Practical Advice: I’m an absolute nut for goal setting. Set regular goals. Bonus points if they’re SMART goals Write them down. Better yet, write them all down in the same place. Make work goals. Make goals for your parenting. For your marriage. I really feel that people only make serious progress when they set goals and then measure their progress towards them. You don’t want to float through your life, you want to grab it by the ear and take it where you want to go.
Emotional Advice: Keep going! The progress is never going to be as fast as you want it to be, but if you look at your success week over week (or month to month) instead of from one day to the next you’ll see how well you’re actually doing.
Just for fun questions:
What’s your favorite way to unwind from your day?
Lol, does sleep count?
Honestly, my happiest nights are when the kids go to bed on time, the hubby works a bit late so I can cuddle on our bedroom sofa and get some guilt-free laptop work time in, then he comes up when I’m starting to get sleepy anyway and we get to snuggle in bed and watch some late night comedians together on YouTube. That’s my happy place.
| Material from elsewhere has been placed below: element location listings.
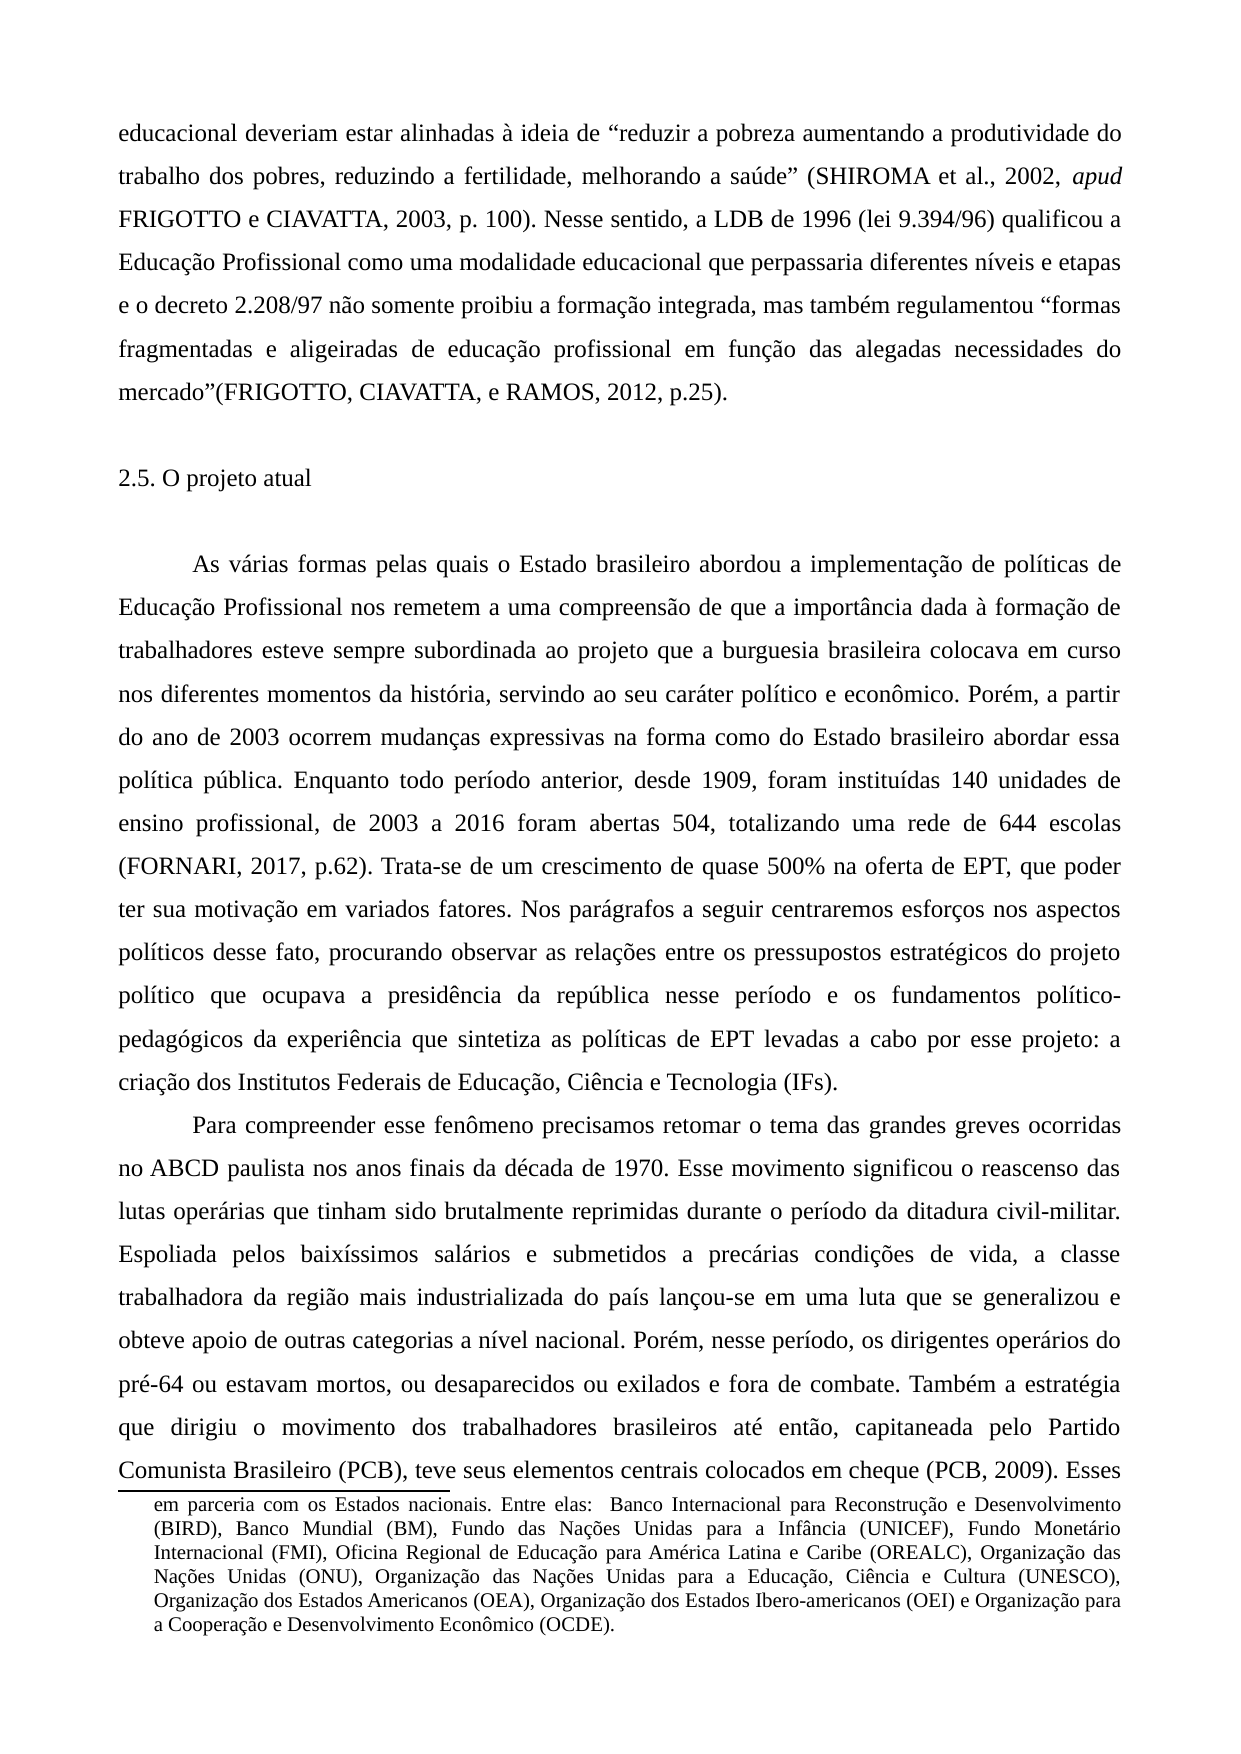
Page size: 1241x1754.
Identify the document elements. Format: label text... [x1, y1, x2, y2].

text em parceria com os Estados nacionais. Entre elas: Banco Internacional para Reconstrução e Desenvolvimento (BIRD), Banco Mundial (BM), Fundo das Nações Unidas para a Infância (UNICEF), Fundo Monetário Internacional (FMI), Oficina Regional de Educação para América Latina e Caribe (OREALC), Organização das Nações Unidas (ONU), Organização das Nações Unidas para a Educação, Ciência e Cultura (UNESCO), Organização dos Estados Americanos (OEA), Organização dos Estados Ibero-americanos (OEI) e Organização para a Cooperação e Desenvolvimento Econômico (OCDE). [118, 1491, 1122, 1636]
text educacional deveriam estar alinhadas à ideia de “reduzir a pobreza aumentando a produtividade do trabalho dos pobres, reduzindo a fertilidade, melhorando a saúde” (SHIROMA et al., 2002, apud FRIGOTTO e CIAVATTA, 2003, p. 100). Nesse sentido, a LDB de 1996 (lei 9.394/96) qualificou a Educação Profissional como uma modalidade educacional que perpassaria diferentes níveis e etapas e o decreto 2.208/97 não somente proibiu a formação integrada, mas também regulamentou “formas fragmentadas e aligeiradas de educação profissional em função das alegadas necessidades do mercado”(FRIGOTTO, CIAVATTA, e RAMOS, 2012, p.25). [118, 118, 1122, 406]
text Para compreender esse fenômeno precisamos retomar o tema das grandes greves ocorridas no ABCD paulista nos anos finais da década de 1970. Esse movimento significou o reascenso das lutas operárias que tinham sido brutalmente reprimidas durante o período da ditadura civil-militar. Espoliada pelos baixíssimos salários e submetidos a precárias condições de vida, a classe trabalhadora da região mais industrializada do país lançou-se em uma luta que se generalizou e obteve apoio de outras categorias a nível nacional. Porém, nesse período, os dirigentes operários do pré-64 ou estavam mortos, ou desaparecidos ou exilados e fora de combate. Também a estratégia que dirigiu o movimento dos trabalhadores brasileiros até então, capitaneada pelo Partido Comunista Brasileiro (PCB), teve seus elementos centrais colocados em cheque (PCB, 2009). Esses [118, 1110, 1122, 1484]
text As várias formas pelas quais o Estado brasileiro abordou a implementação de políticas de Educação Profissional nos remetem a uma compreensão de que a importância dada à formação de trabalhadores esteve sempre subordinada ao projeto que a burguesia brasileira colocava em curso nos diferentes momentos da história, servindo ao seu caráter político e econômico. Porém, a partir do ano de 2003 ocorrem mudanças expressivas na forma como do Estado brasileiro abordar essa política pública. Enquanto todo período anterior, desde 1909, foram instituídas 140 unidades de ensino profissional, de 2003 a 2016 foram abertas 504, totalizando uma rede de 644 escolas (FORNARI, 2017, p.62). Trata-se de um crescimento de quase 500% na oferta de EPT, que poder ter sua motivação em variados fatores. Nos parágrafos a seguir centraremos esforços nos aspectos políticos desse fato, procurando observar as relações entre os pressupostos estratégicos do projeto político que ocupava a presidência da república nesse período e os fundamentos político-pedagógicos da experiência que sintetiza as políticas de EPT levadas a cabo por esse projeto: a criação dos Institutos Federais de Educação, Ciência e Tecnologia (IFs). [118, 549, 1122, 1096]
text 2.5. O projeto atual [118, 463, 1122, 492]
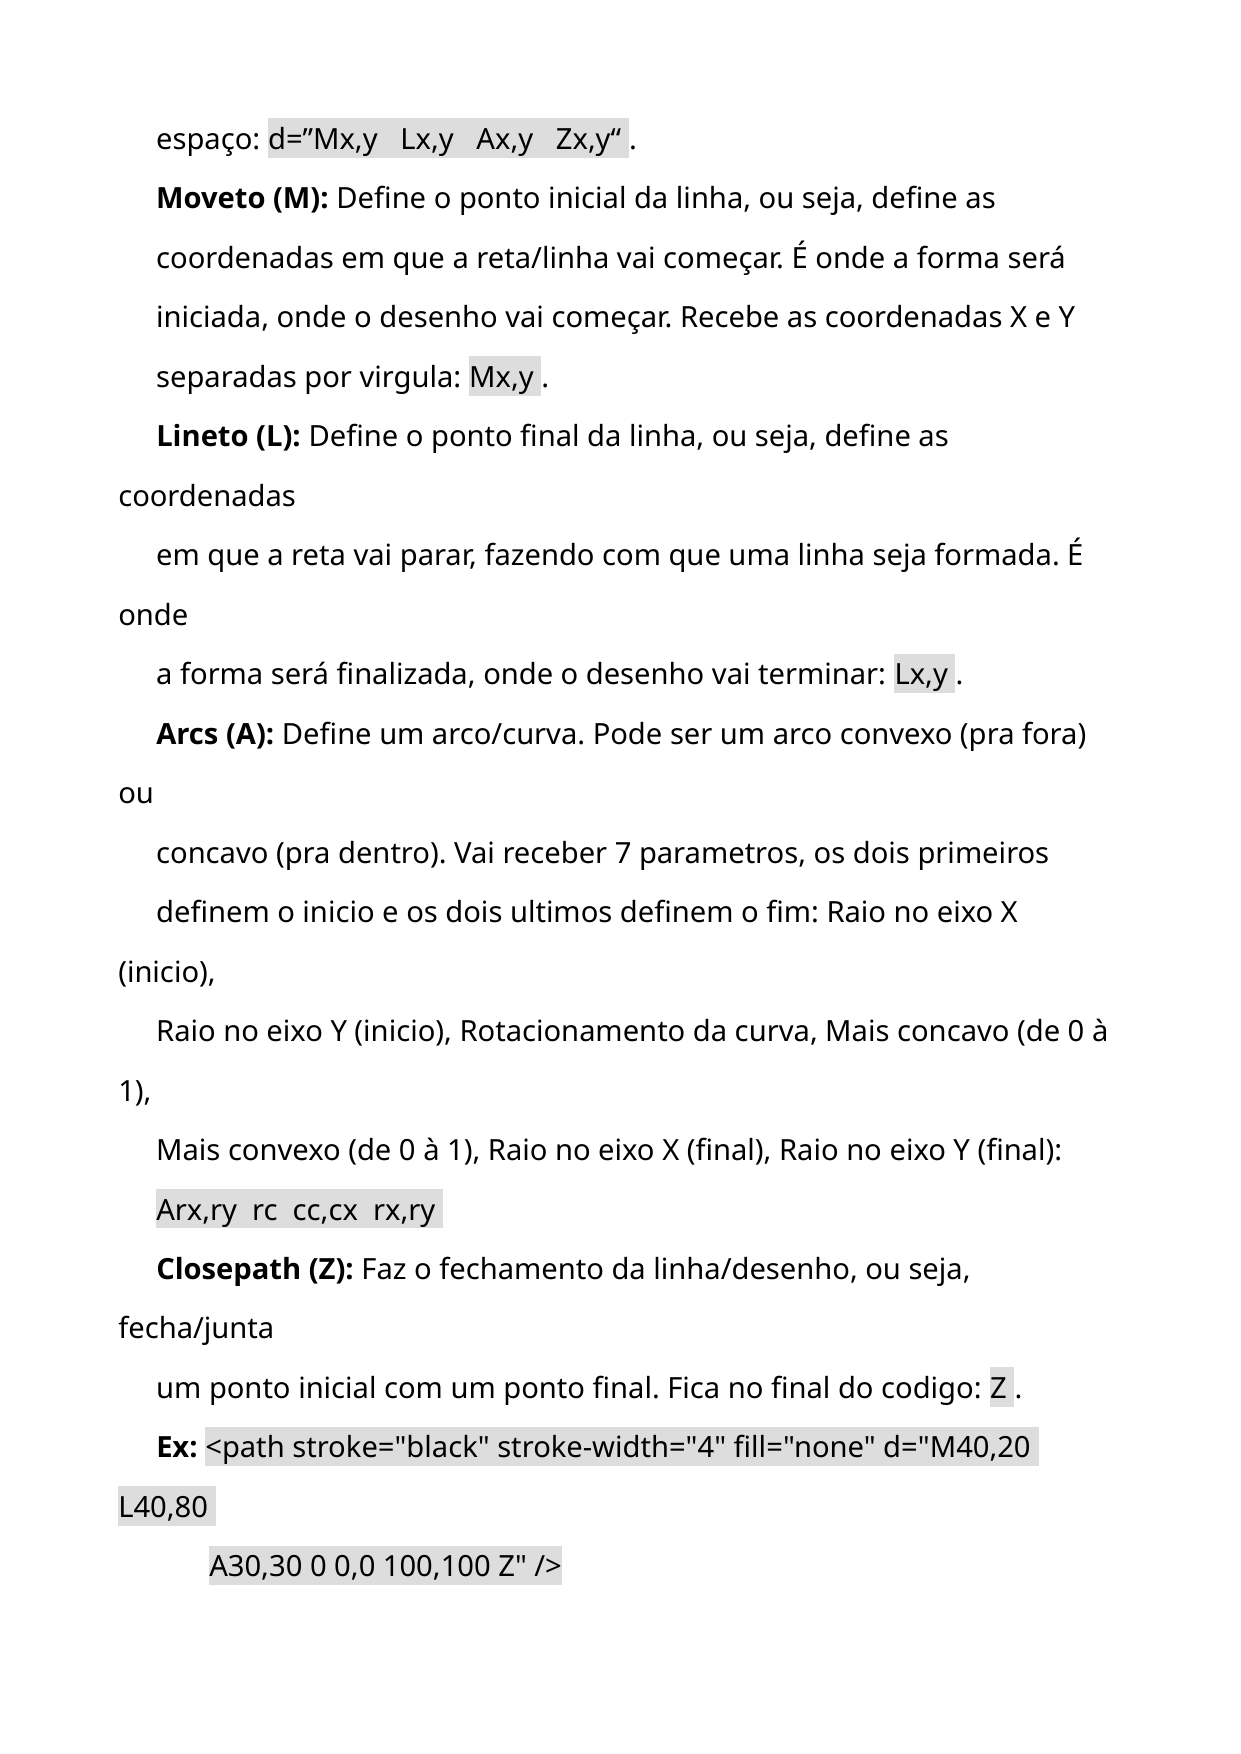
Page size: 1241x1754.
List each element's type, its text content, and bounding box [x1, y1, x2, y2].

text em que a reta vai parar, fazendo com que uma linha seja formada. É onde [118, 534, 1122, 634]
text Closepath (Z): Faz o fechamento da linha/desenho, ou seja, fecha/junta [118, 1248, 1122, 1347]
text espaço: d=”Mx,y Lx,y Ax,y Zx,y“ . [118, 118, 1122, 158]
text coordenadas em que a reta/linha vai começar. É onde a forma será [118, 237, 1122, 277]
text separadas por virgula: Mx,y . [118, 356, 1122, 396]
text definem o inicio e os dois ultimos definem o fim: Raio no eixo X (inicio), [118, 891, 1122, 991]
text Ex: <path stroke="black" stroke-width="4" fill="none" d="M40,20 L40,80 [118, 1427, 1122, 1526]
text a forma será finalizada, onde o desenho vai terminar: Lx,y . [118, 653, 1122, 693]
text Lineto (L): Define o ponto final da linha, ou seja, define as coordenadas [118, 416, 1122, 515]
text Arcs (A): Define um arco/curva. Pode ser um arco convexo (pra fora) ou [118, 713, 1122, 812]
text A30,30 0 0,0 100,100 Z" /> [118, 1546, 1122, 1585]
text Moveto (M): Define o ponto inicial da linha, ou seja, define as [118, 178, 1122, 217]
text concavo (pra dentro). Vai receber 7 parametros, os dois primeiros [118, 832, 1122, 872]
text Mais convexo (de 0 à 1), Raio no eixo X (final), Raio no eixo Y (final): [118, 1129, 1122, 1169]
text Arx,ry rc cc,cx rx,ry [118, 1189, 1122, 1228]
text iniciada, onde o desenho vai começar. Recebe as coordenadas X e Y [118, 297, 1122, 336]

What’s your favorite movie and why?
I have a favorite movie plot, but it happens to happen in a lot of movies. Here’s my favorite “movie”:
Underdog who’s been overlooked by the system gets a chance to do something challenging. Everyone hates them at first because they’re the underdog and not right in some stereotypical dimension, but then there’s a training montage and by the end of the movie they kick (or save) everyone’s butts.
This is quite handy because it means my favorite movie is simultaneously GI Jane, Remember the Titans, Burlesque, Gridiron Gang, Coyote Ugly, The Replacements, and every episode of The Biggest Loser.